Until recently being a bit centrist and a bit sardonic was not perceived as problematic. Saloon wits were seen as apolitical, blow-in-the-wind; they weren’t necessarily required to have a position. Their agents didn’t call them if they didn’t put the right picture in their Twitter bio. Now anybody who dares to challenge the establishment consensus, with its limited list of permitted targets, will learn to regret it. Mock Boris Johnson’s hair, but don’t mock Boris Johnson’s lockdown. Mock Trump’s aggressive nationalism, but don’t dwell on the horrific persecution of ethnic minorities in China, Myanmar or the other hundreds of places it’s happening around the world (sometimes, rather inconveniently, at the hands of other ethnic minorities). As for mocking faith... Remember what happened to those cartoonists.

Ultimately it doesn’t matter all that much if someone calls someone like me a fascist on Facebook. It might hurt my feelings, but I’m not going to starve to death. I do, however, think that the deeper culture of piety that leads to these slurs has consequences. If the left presents itself as a moral project rather than a political one – if the main feature of being on the left is simply that you’re basically a nice person and you watch what you say all the time – then we can look forward to a lifetime of Tory governments. The Tories can move leftwards on social welfare and state spending. Where does that leave the opposition? With more policing of free speech, right thinking? More calls for harder lockdowns? Should we vote for Labour so that it’s easier for us to get banned from Facebook?

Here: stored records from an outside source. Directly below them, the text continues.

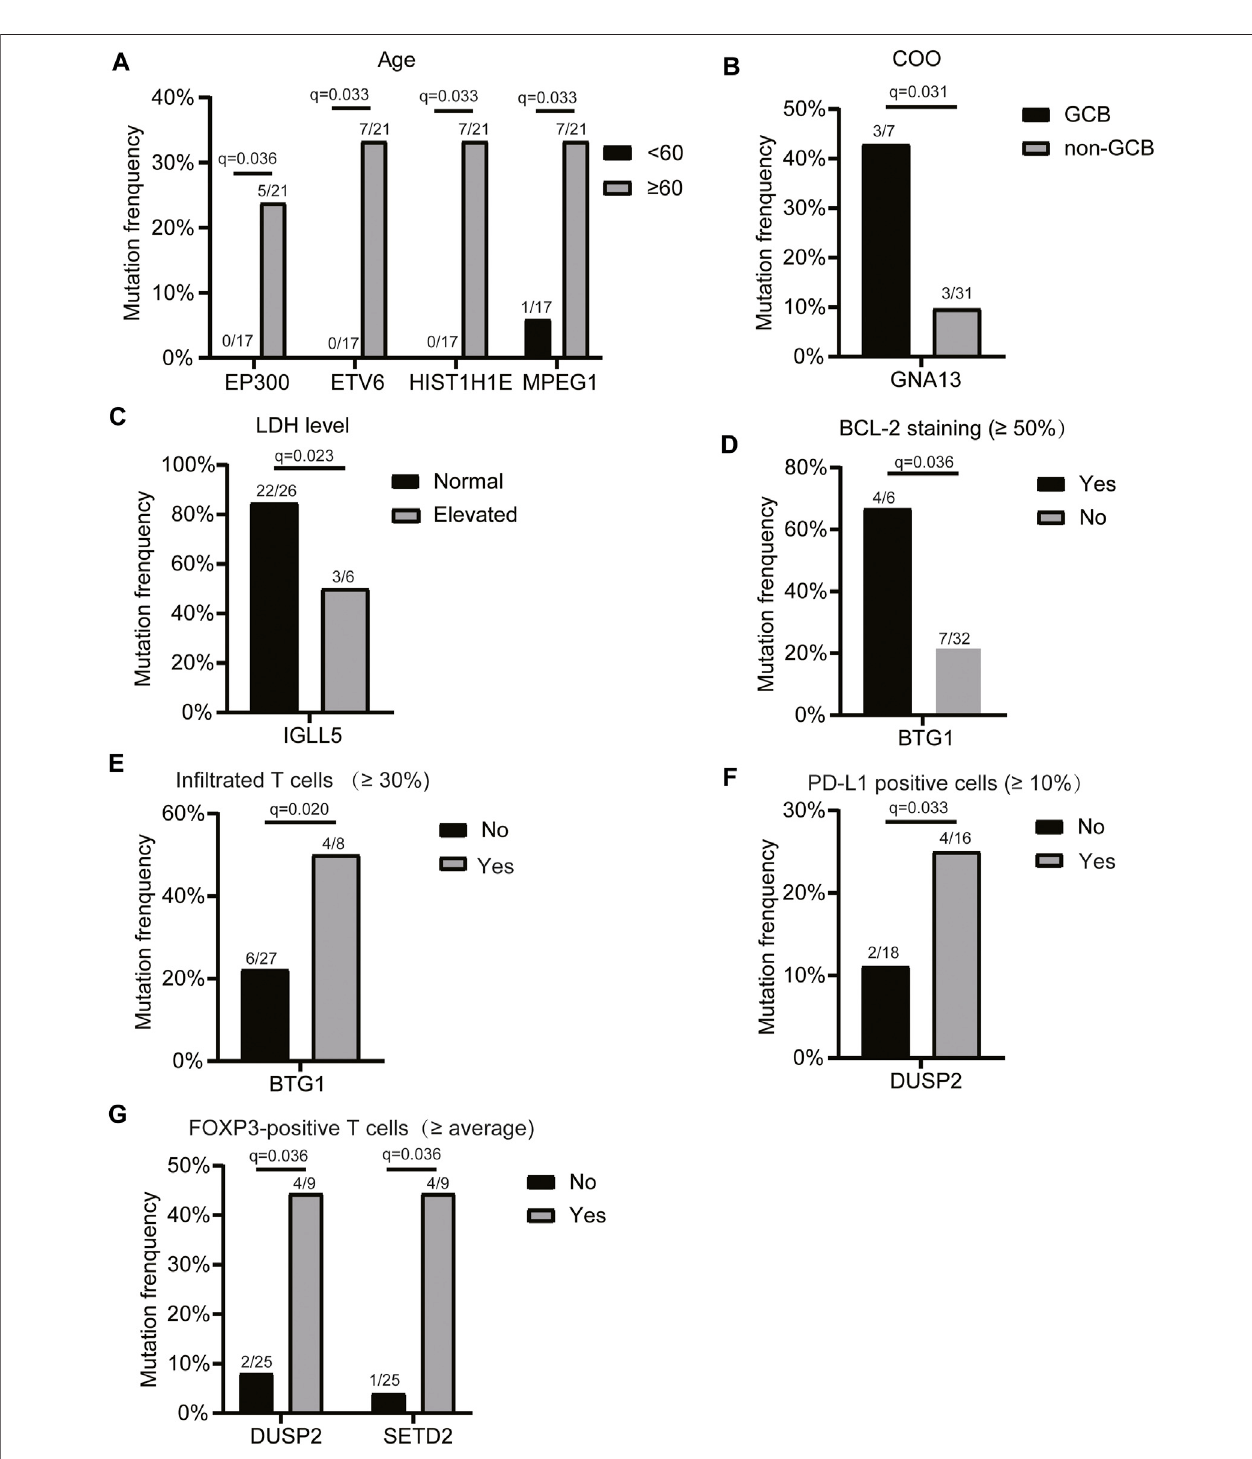
FIGURE 2 | Relationship between the mutation pro fi les and clinicopathologic features of patients with primary CNS DLBCL. Genes with signi fi cantly different mutation frequencies in primary CNS DLBCLpatientswith different (A) ages, (B) COO classi fi cations, (C) LDH levels, (D) BCL2 staining, (E) in fi ltrated Tcell populations, (F) PD-L1-positive cell populations, and (G) FOXP3-positive T cell populations. The mutation count/total count and q-value were shown in the histograms.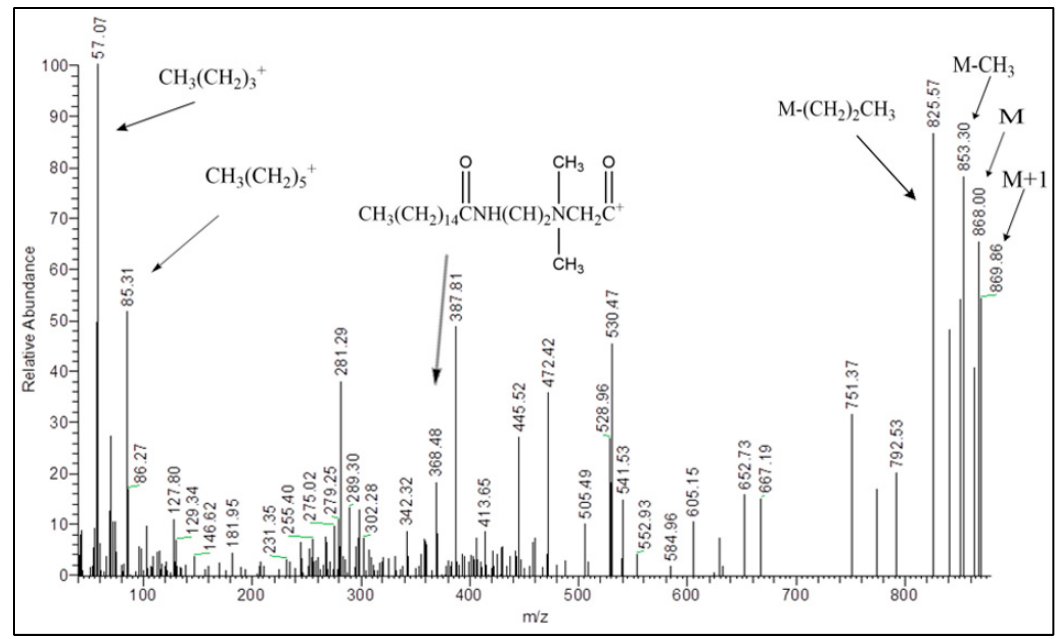
Figure 3. Mass spectrum for CGSES16.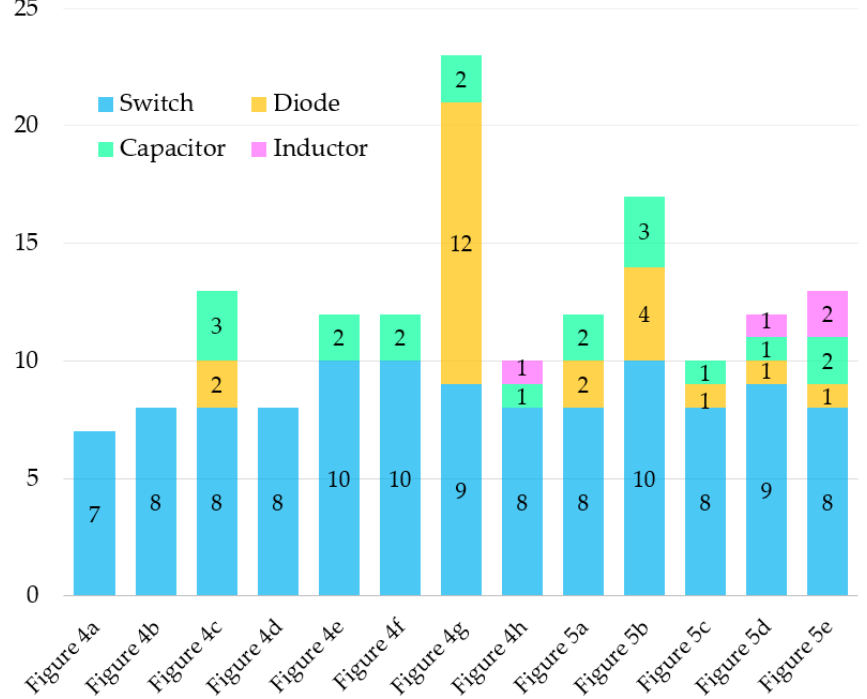
Figure 6. The components for topologies enlisted in Table 2.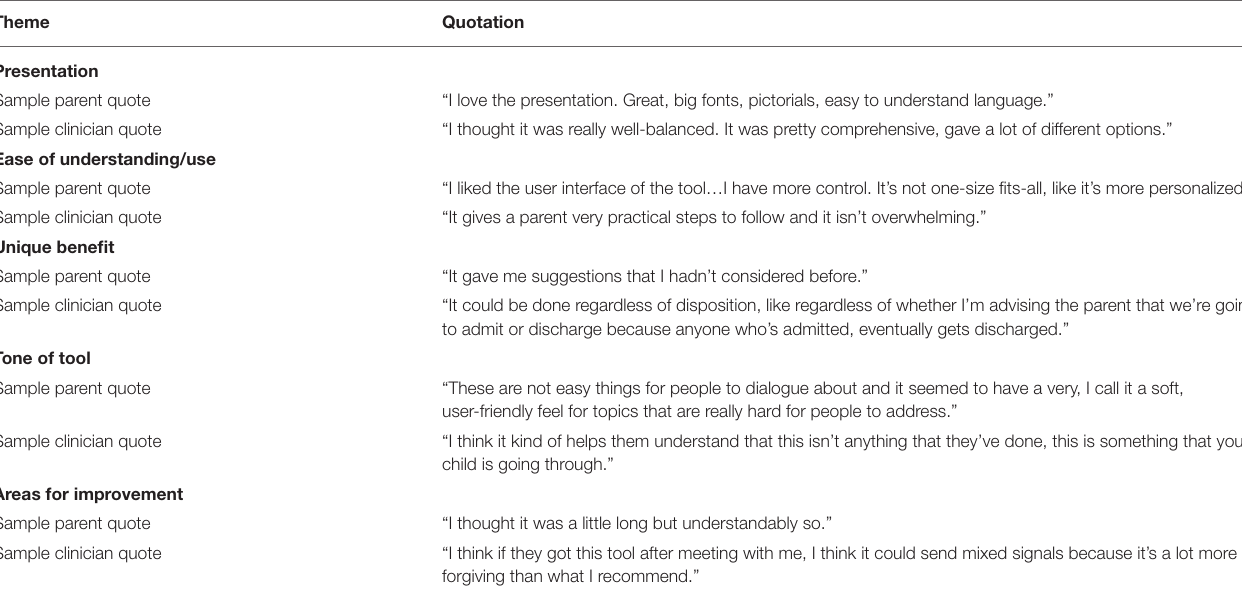
TABLE 4 | Qualitative feedback on “Lock and Protect” decision aid from parent and clinician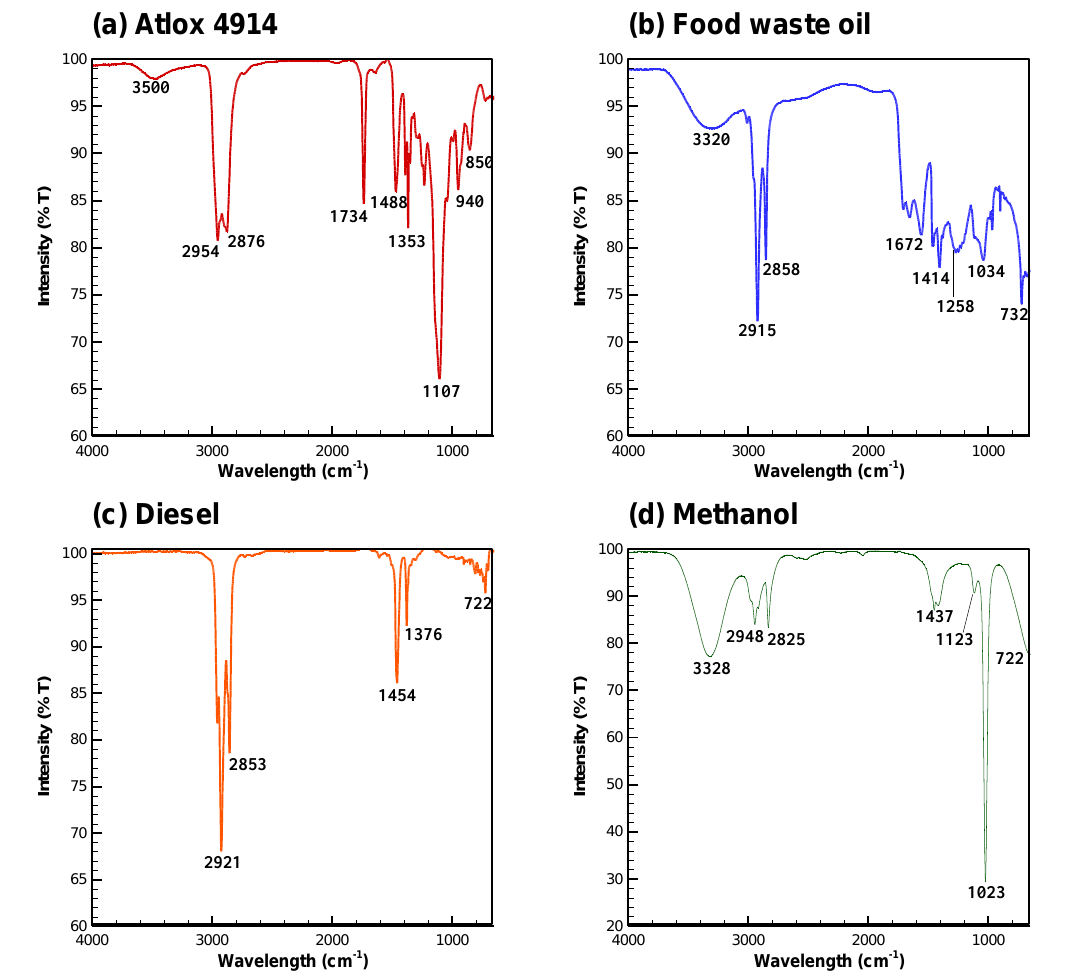
Figure 2. FTIR spectra of ( a ) Atlox, ( b ) bio-oil, ( c ) diesel, and ( d ) methanol.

By far my keenest critic has been a man called Peter, a charming and thoughtful man fond of hurling abuse at people in the name of tolerance, and who genuinely seems to believe that the fact I find Owen Jones a bit sanctimonious means I want to build gas chambers for Jews (point of fact: I’m a smidgeon Jewish myself. Now remind me again: which UK political party was investigated for anti-Semitism recently?)

Few people call others fascists for the crime of disagreeing with them as often as Peter. I could get angry. But let’s consider the point of this article: haven’t I been arguing for tolerance, for levity, for a sense of humour? Am I in danger of condemning Peter for the condemning me? 

Although I don’t know him personally, my instinct is that Peter’s not such a bad sort really. I can’t help picturing him as the sort of guy who still sleeps with a pile of his childhood teddies, perhaps, only pausing occasionally to pick up his phone and tweet to someone that they’re a #FuckingNazi#CuntWhoNEEDSTO!DIE before settling happily back to sleep.

In fact – and I should make it clear for legal reasons I’m just speculating here – there’s something so insistent about Peter’s accusations that I can only take them as a back-handed compliment. Or perhaps more. It wouldn’t be the first time unconventional men have been sexually attracted to me, and expressed that attraction in bizarrely-passive aggressive (or even just aggressive) ways. If that is the case, Peter, then I’m touched – but sadly I have to decline. You’re just not my type.

Ultimately Peter is just one person – but he represents many more: people who think that screaming at someone for not agreeing with you is a fun way to start the day, people who believe that the best way to create a more tolerant, caring society is to accuse anyone who disagrees with you of being Adolf Hitler. Ironically, the thing all of this really reminds me of is the atmosphere of 1930s Germany. So if Peter’s right, and I am a fascist, then he is too. Eh Peter: let’s kiss and make up. Or don’t Nazis do that?